(Extracted text):
## start
Except for that one imperative, offered off-handedly it seemed, or maybe not: Always remember that your reader is a little smarter than you are. Out of everything else he said, these are the words that stuck in my mind and wouldn’t leave? Well, yeah. I think it’s because this ironical exhortation takes the dark side of amateurish writing to task—that tendency we would-be writers have to get in the way of the story we are trying to tell by—let’s face it—showing off. In our lack of scope and experience too many of us, mostly unconsciously I’m convinced, wheel and deal in overcomplicated syntax and big words and any old fancy gimmick we can wring out of the air to dress up our writing, under the delusion that if readers are wowed with what wordsmiths we are, our story will miraculously impact them and they’ll beg for more. I’ve watched myself do this, trying so hard that I kill the potential magic in the writing had I been more simple, more human in the telling. And the truth is: (cringe) readers are not fooled by this nonsense.

Of course, Flannery O’Connor says it much better in her essay, "The Nature and Aim of Fiction."

This type of writer will put down one intensely emotional or keenly perceptive sentence after the other, and the result will be complete dullness. The fact is that the materials of the fiction writer are the humblest. Fiction is about everything human and we are made out of dust, and if you scorn getting yourself dusty, then you shouldn’t try to write fiction. It’s not a grand enough job for you.
## end
(Supplied entries):
## start
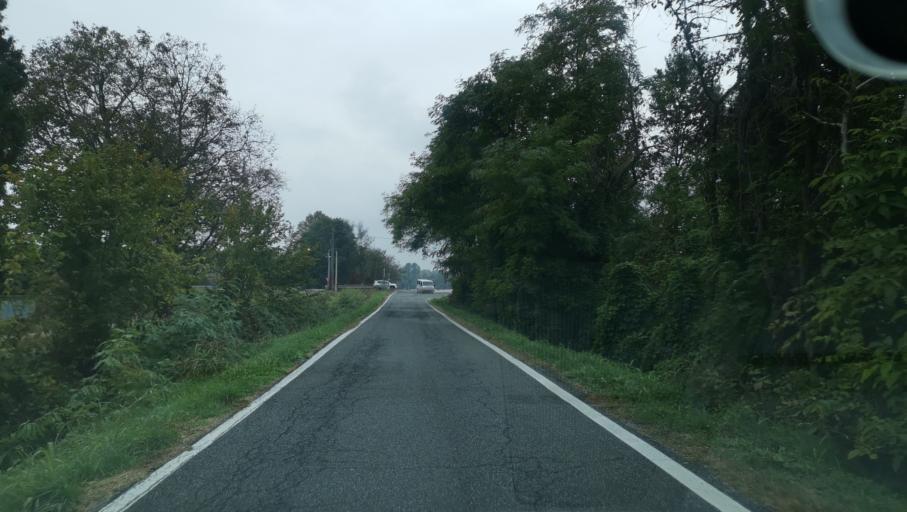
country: IT
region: Piedmont
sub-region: Provincia di Torino
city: San Raffaele Cimena
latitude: 45.1394
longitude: 7.8380
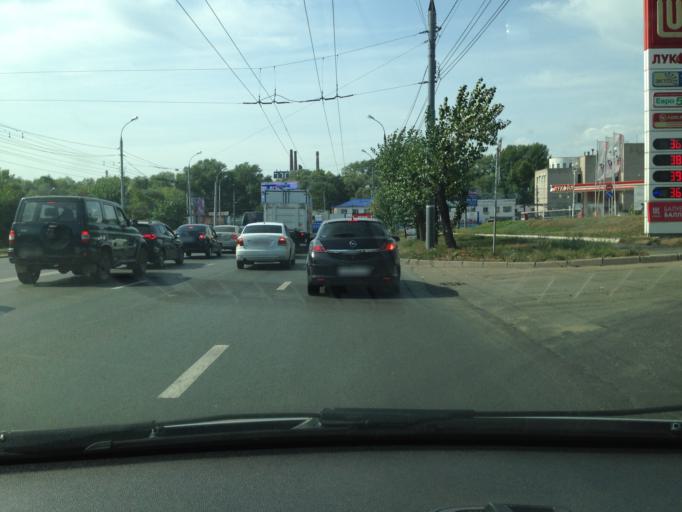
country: RU
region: Udmurtiya
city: Izhevsk
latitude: 56.8373
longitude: 53.2038
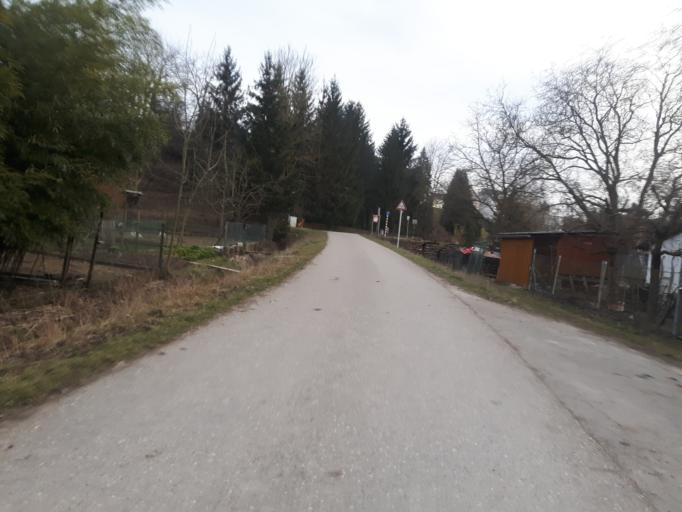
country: DE
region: Baden-Wuerttemberg
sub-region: Regierungsbezirk Stuttgart
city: Oedheim
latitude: 49.2437
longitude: 9.2590
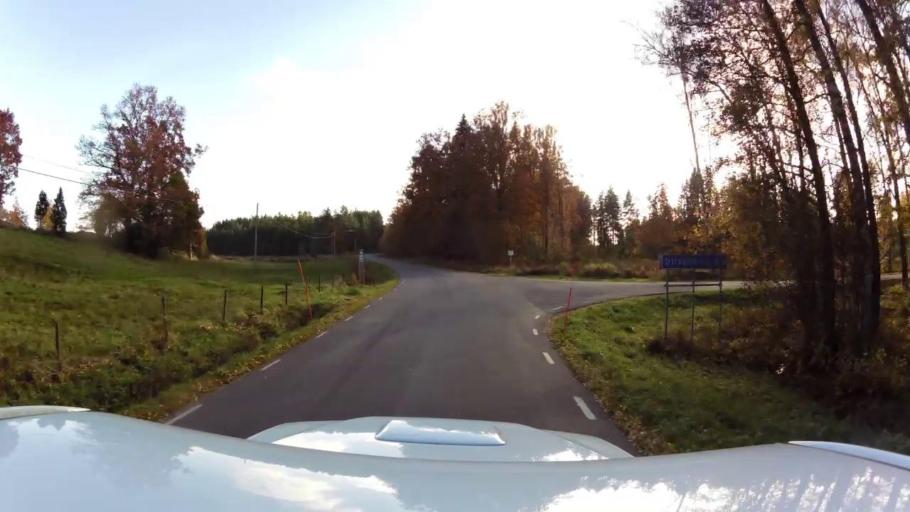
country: SE
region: OEstergoetland
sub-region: Linkopings Kommun
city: Vikingstad
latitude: 58.2732
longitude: 15.4367
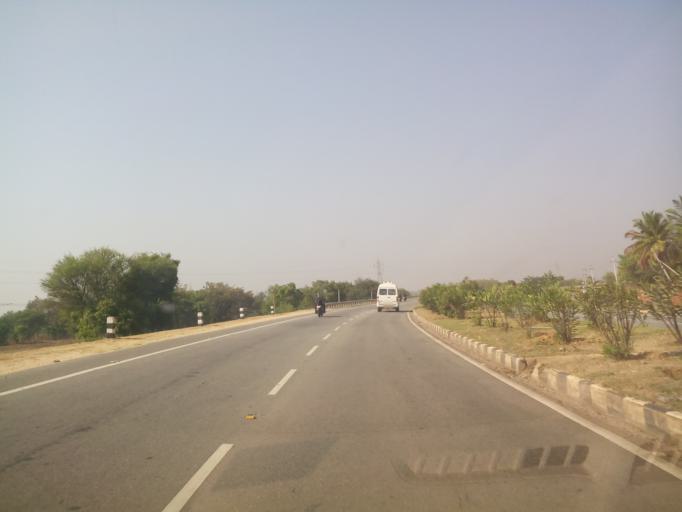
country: IN
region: Karnataka
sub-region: Tumkur
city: Kunigal
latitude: 13.0244
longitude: 77.0744
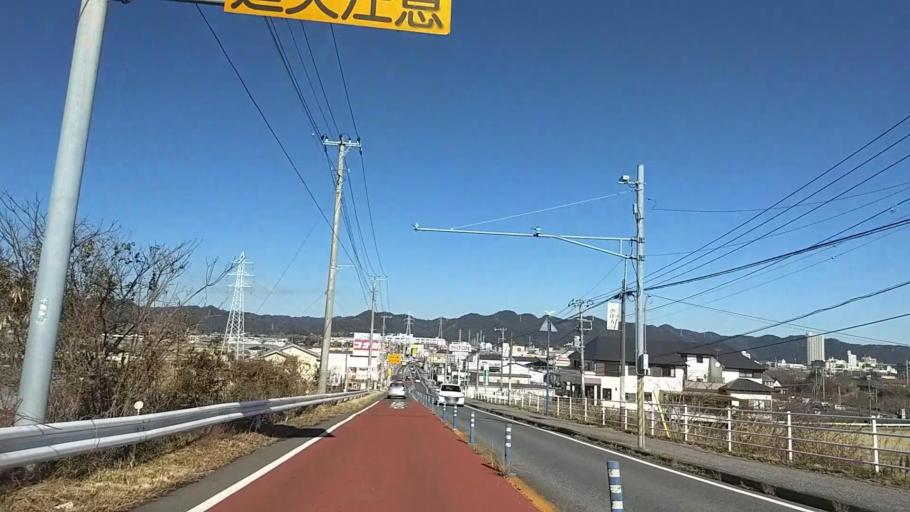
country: JP
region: Chiba
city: Kawaguchi
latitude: 35.0981
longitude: 140.0931
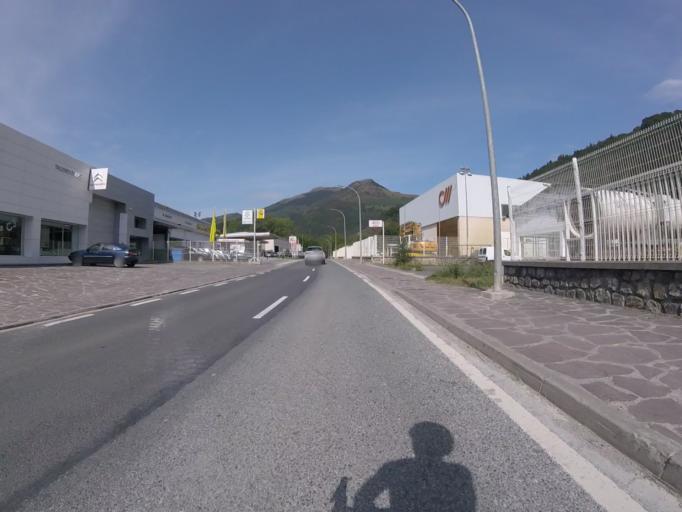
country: ES
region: Navarre
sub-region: Provincia de Navarra
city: Elgorriaga
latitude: 43.1359
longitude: -1.6795
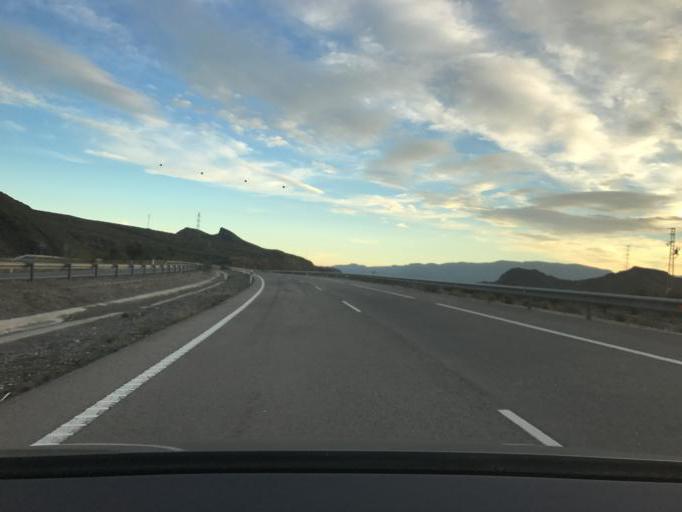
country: ES
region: Andalusia
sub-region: Provincia de Almeria
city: Rioja
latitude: 36.9886
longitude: -2.4637
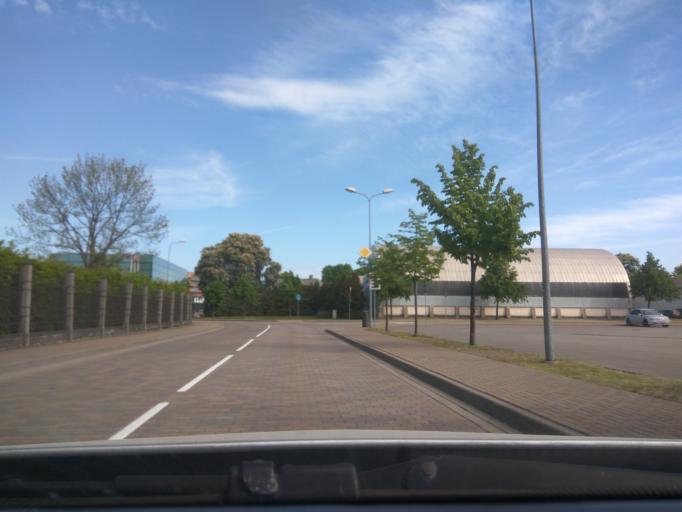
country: LV
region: Ventspils
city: Ventspils
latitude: 57.3973
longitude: 21.5707
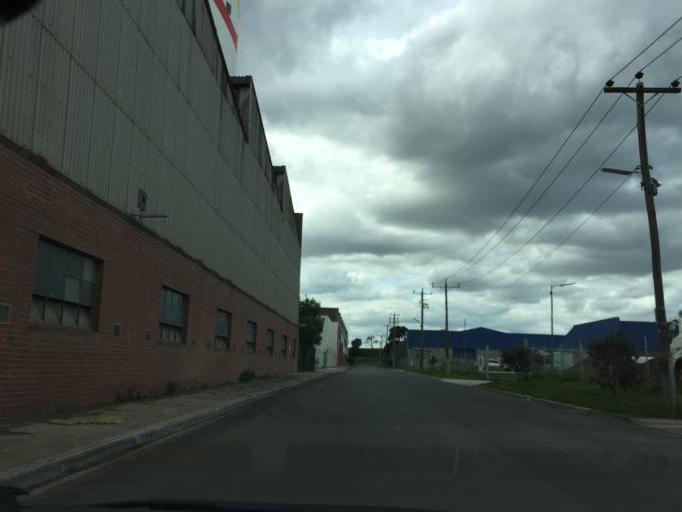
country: AU
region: Victoria
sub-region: Maribyrnong
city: Braybrook
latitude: -37.8014
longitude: 144.8574
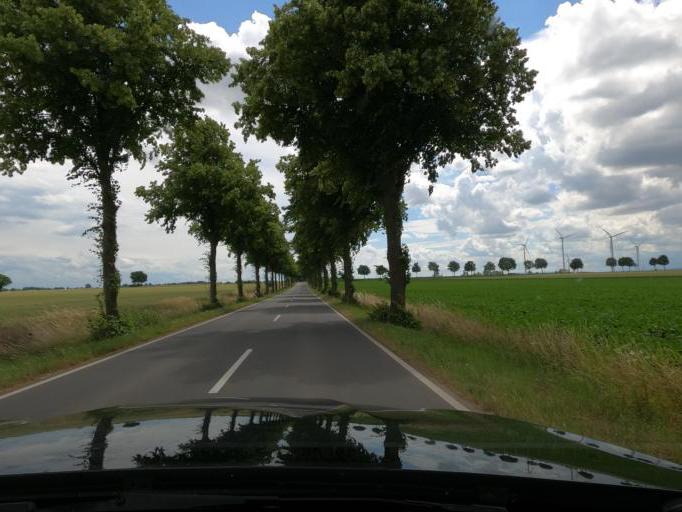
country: DE
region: Lower Saxony
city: Algermissen
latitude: 52.2664
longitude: 10.0116
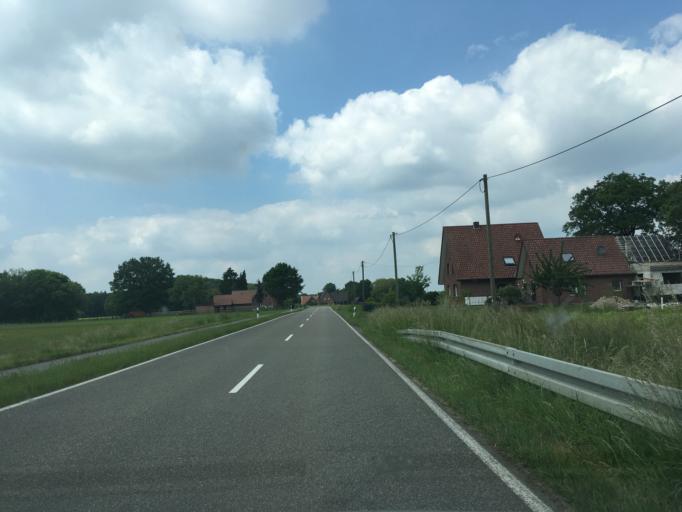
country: DE
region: North Rhine-Westphalia
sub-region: Regierungsbezirk Munster
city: Rhede
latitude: 51.7893
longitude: 6.7664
## end
(Required tasks):
a) In the passage on writing, what is the title of the Flannery O'Connor essay that the author cites?
b) Write out the passage on writing from "Of course, Flannery" up to and including "job for you.".

(Answers for this exercise):
a) "The Nature and Aim of Fiction"

b)
Of course, Flannery O’Connor says it much better in her essay, "The Nature and Aim of Fiction."

This type of writer will put down one intensely emotional or keenly perceptive sentence after the other, and the result will be complete dullness. The fact is that the materials of the fiction writer are the humblest. Fiction is about everything human and we are made out of dust, and if you scorn getting yourself dusty, then you shouldn’t try to write fiction. It’s not a grand enough job for you.